Every entry in the data below needs to be repeated exactly.

** GIVEN RECORDS follows **

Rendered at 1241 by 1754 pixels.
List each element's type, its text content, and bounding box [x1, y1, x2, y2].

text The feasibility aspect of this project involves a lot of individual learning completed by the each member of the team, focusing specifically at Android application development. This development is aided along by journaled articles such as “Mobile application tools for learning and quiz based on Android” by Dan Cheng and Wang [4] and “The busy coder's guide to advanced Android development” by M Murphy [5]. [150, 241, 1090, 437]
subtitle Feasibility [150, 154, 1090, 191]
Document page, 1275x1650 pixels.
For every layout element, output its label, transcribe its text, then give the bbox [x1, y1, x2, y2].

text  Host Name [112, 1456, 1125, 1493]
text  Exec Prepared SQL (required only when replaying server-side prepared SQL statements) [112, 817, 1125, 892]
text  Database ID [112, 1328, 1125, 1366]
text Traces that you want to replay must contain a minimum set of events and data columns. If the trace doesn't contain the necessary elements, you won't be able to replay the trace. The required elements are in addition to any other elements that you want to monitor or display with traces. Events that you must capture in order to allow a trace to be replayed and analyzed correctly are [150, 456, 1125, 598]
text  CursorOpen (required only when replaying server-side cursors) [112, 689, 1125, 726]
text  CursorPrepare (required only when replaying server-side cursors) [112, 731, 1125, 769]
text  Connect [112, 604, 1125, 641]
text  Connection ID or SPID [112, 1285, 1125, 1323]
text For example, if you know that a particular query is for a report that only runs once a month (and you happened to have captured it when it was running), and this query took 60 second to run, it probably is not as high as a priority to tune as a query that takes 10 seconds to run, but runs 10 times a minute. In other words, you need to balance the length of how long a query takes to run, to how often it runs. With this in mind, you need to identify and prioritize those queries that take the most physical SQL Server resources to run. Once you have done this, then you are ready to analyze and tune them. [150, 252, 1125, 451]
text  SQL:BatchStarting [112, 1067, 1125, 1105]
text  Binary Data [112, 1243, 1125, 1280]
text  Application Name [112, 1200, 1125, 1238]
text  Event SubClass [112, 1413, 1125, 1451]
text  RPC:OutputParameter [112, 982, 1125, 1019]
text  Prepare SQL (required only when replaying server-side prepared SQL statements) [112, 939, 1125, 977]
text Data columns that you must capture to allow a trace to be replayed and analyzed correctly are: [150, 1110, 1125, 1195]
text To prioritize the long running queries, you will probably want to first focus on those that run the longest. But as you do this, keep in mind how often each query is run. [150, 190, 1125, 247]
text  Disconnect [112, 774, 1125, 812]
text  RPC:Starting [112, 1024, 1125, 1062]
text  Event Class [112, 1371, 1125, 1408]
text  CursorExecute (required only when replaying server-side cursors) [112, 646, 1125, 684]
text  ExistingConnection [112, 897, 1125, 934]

** End of GIVEN RECORDS **

**RESULT**
Rendered at 1241 by 1754 pixels.
List each element's type, its text content, and bounding box [x1, y1, x2, y2].

text The feasibility aspect of this project involves a lot of individual learning completed by the each member of the team, focusing specifically at Android application development. This development is aided along by journaled articles such as “Mobile application tools for learning and quiz based on Android” by Dan Cheng and Wang [4] and “The busy coder's guide to advanced Android development” by M Murphy [5]. [150, 241, 1090, 437]
subtitle Feasibility [150, 154, 1090, 191]
Document page, 1275x1650 pixels.
For every layout element, output its label, transcribe its text, then give the bbox [x1, y1, x2, y2].

text  Host Name [112, 1456, 1125, 1493]
text  Exec Prepared SQL (required only when replaying server-side prepared SQL statements) [112, 817, 1125, 892]
text  Database ID [112, 1328, 1125, 1366]
text Traces that you want to replay must contain a minimum set of events and data columns. If the trace doesn't contain the necessary elements, you won't be able to replay the trace. The required elements are in addition to any other elements that you want to monitor or display with traces. Events that you must capture in order to allow a trace to be replayed and analyzed correctly are [150, 456, 1125, 598]
text  CursorOpen (required only when replaying server-side cursors) [112, 689, 1125, 726]
text  CursorPrepare (required only when replaying server-side cursors) [112, 731, 1125, 769]
text  Connect [112, 604, 1125, 641]
text  Connection ID or SPID [112, 1285, 1125, 1323]
text For example, if you know that a particular query is for a report that only runs once a month (and you happened to have captured it when it was running), and this query took 60 second to run, it probably is not as high as a priority to tune as a query that takes 10 seconds to run, but runs 10 times a minute. In other words, you need to balance the length of how long a query takes to run, to how often it runs. With this in mind, you need to identify and prioritize those queries that take the most physical SQL Server resources to run. Once you have done this, then you are ready to analyze and tune them. [150, 252, 1125, 451]
text  SQL:BatchStarting [112, 1067, 1125, 1105]
text  Binary Data [112, 1243, 1125, 1280]
text  Application Name [112, 1200, 1125, 1238]
text  Event SubClass [112, 1413, 1125, 1451]
text  RPC:OutputParameter [112, 982, 1125, 1019]
text  Prepare SQL (required only when replaying server-side prepared SQL statements) [112, 939, 1125, 977]
text Data columns that you must capture to allow a trace to be replayed and analyzed correctly are: [150, 1110, 1125, 1195]
text To prioritize the long running queries, you will probably want to first focus on those that run the longest. But as you do this, keep in mind how often each query is run. [150, 190, 1125, 247]
text  Disconnect [112, 774, 1125, 812]
text  RPC:Starting [112, 1024, 1125, 1062]
text  Event Class [112, 1371, 1125, 1408]
text  CursorExecute (required only when replaying server-side cursors) [112, 646, 1125, 684]
text  ExistingConnection [112, 897, 1125, 934]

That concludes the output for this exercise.